From the listing below, output only the lines starting at the line that has "安宿探しはExpediaがオススメ！" and ending at the line that has "20€ pour la location et la sanitatio", exactly as they appear, ends included.

**Provided data**
▽

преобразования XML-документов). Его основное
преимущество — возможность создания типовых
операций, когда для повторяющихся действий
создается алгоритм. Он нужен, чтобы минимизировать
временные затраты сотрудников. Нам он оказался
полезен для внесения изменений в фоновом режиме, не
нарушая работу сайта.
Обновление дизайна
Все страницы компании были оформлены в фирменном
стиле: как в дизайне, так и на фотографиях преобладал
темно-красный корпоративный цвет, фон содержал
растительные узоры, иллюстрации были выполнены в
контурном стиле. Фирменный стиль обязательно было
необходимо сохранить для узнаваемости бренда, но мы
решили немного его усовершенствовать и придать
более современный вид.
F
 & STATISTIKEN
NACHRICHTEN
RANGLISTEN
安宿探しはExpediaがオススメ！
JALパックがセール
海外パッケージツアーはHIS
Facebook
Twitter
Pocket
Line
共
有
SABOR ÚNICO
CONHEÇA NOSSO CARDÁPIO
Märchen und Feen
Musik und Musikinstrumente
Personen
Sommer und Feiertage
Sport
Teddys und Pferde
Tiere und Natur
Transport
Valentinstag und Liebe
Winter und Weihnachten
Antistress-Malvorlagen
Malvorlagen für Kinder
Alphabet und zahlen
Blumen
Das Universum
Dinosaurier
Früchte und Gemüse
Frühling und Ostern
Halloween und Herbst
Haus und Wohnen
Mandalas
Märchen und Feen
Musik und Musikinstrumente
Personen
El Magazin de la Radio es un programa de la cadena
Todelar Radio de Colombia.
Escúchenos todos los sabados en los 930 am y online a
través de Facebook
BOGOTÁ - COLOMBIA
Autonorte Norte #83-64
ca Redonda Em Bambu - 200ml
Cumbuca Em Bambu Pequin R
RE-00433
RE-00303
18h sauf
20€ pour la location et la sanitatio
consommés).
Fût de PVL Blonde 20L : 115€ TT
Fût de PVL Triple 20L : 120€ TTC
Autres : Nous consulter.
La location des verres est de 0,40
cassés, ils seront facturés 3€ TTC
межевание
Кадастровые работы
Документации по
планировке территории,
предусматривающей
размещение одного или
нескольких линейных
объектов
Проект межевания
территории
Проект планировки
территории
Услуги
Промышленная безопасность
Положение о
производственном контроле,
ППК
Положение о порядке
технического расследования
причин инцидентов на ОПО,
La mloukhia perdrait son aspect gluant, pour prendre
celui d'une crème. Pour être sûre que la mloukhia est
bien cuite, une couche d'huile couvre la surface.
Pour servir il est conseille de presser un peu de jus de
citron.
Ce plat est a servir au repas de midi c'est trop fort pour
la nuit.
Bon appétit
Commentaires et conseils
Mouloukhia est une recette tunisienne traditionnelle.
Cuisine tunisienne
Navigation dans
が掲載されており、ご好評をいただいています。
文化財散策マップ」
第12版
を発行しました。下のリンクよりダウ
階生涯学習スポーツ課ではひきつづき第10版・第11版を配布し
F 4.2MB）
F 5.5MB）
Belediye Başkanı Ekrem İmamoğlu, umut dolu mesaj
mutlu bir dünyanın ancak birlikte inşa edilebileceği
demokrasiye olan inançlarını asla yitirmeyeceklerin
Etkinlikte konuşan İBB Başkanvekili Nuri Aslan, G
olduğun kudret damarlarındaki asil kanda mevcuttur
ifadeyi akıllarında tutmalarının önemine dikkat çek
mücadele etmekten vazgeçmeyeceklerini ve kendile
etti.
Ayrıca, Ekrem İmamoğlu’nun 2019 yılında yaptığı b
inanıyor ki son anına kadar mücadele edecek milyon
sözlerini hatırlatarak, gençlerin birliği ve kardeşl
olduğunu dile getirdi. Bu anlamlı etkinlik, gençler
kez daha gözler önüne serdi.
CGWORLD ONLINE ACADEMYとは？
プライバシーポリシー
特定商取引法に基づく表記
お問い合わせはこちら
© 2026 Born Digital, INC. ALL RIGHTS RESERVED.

△

**Exercise output**
安宿探しはExpediaがオススメ！
JALパックがセール
海外パッケージツアーはHIS
Facebook
Twitter
Pocket
Line
共
有
SABOR ÚNICO
CONHEÇA NOSSO CARDÁPIO
Märchen und Feen
Musik und Musikinstrumente
Personen
Sommer und Feiertage
Sport
Teddys und Pferde
Tiere und Natur
Transport
Valentinstag und Liebe
Winter und Weihnachten
Antistress-Malvorlagen
Malvorlagen für Kinder
Alphabet und zahlen
Blumen
Das Universum
Dinosaurier
Früchte und Gemüse
Frühling und Ostern
Halloween und Herbst
Haus und Wohnen
Mandalas
Märchen und Feen
Musik und Musikinstrumente
Personen
El Magazin de la Radio es un programa de la cadena
Todelar Radio de Colombia.
Escúchenos todos los sabados en los 930 am y online a
través de Facebook
BOGOTÁ - COLOMBIA
Autonorte Norte #83-64
ca Redonda Em Bambu - 200ml
Cumbuca Em Bambu Pequin R
RE-00433
RE-00303
18h sauf
20€ pour la location et la sanitatio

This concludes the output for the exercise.